TRY IT: Write out every line of the records below word for word, but leave the pictures out.

--- DATASET CONTENT ---

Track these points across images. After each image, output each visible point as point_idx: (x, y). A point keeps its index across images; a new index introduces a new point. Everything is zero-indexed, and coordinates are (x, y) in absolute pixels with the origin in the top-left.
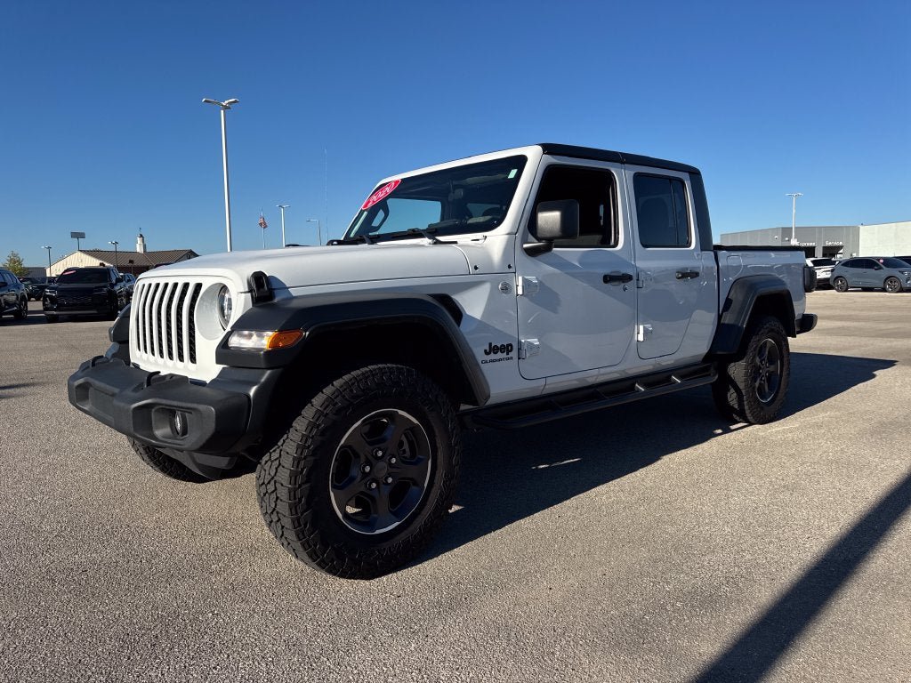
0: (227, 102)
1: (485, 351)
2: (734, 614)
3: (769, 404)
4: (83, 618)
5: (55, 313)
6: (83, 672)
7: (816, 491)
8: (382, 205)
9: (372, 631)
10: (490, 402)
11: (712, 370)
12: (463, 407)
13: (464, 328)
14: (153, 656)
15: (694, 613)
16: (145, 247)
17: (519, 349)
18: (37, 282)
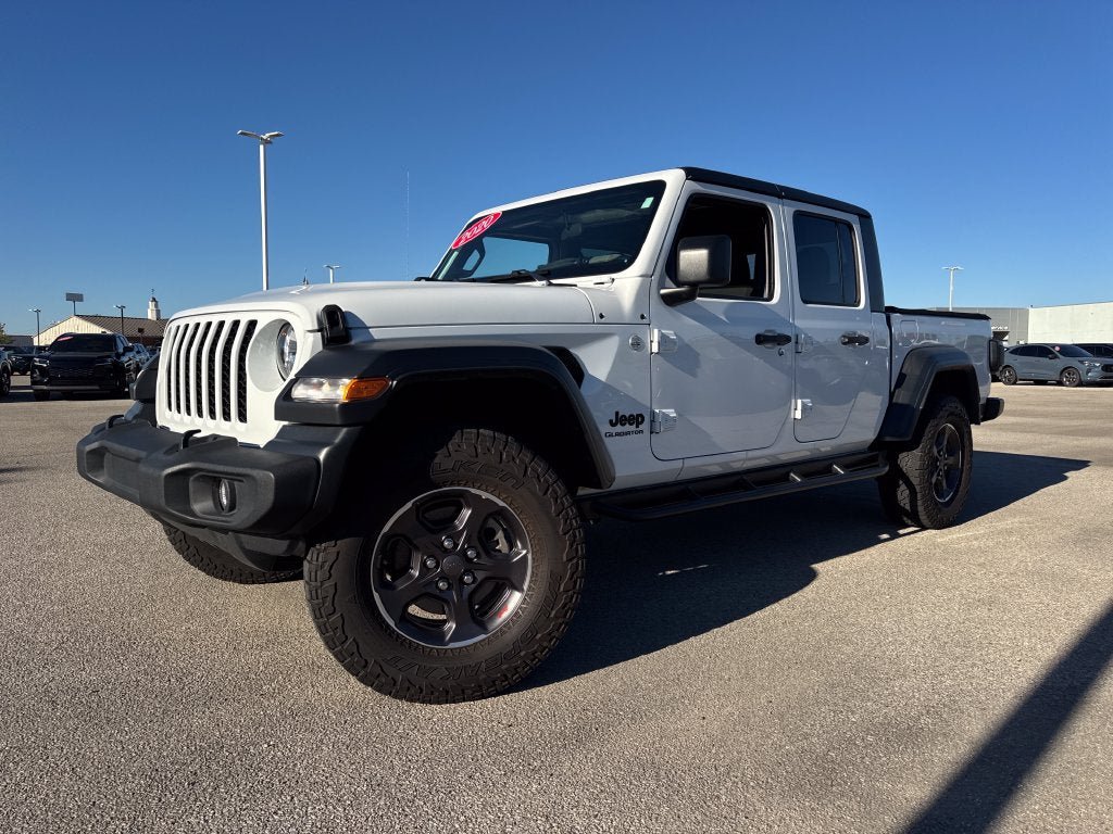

---

ANSWER FOR THE TASK:
Track these points across images. After each image, output each visible point as point_idx: (x, y). A point keeps its index across images; a new index introduces a new point. Everything is zero-indexed, and coordinates are (x, y) in absolute pixels with the origin in the top-left.
0: (227, 102)
1: (485, 351)
2: (734, 614)
3: (769, 404)
4: (83, 618)
5: (55, 313)
6: (83, 672)
7: (816, 491)
8: (382, 205)
9: (372, 631)
10: (490, 402)
11: (712, 370)
12: (463, 407)
13: (464, 328)
14: (153, 656)
15: (694, 613)
16: (145, 247)
17: (519, 349)
18: (37, 282)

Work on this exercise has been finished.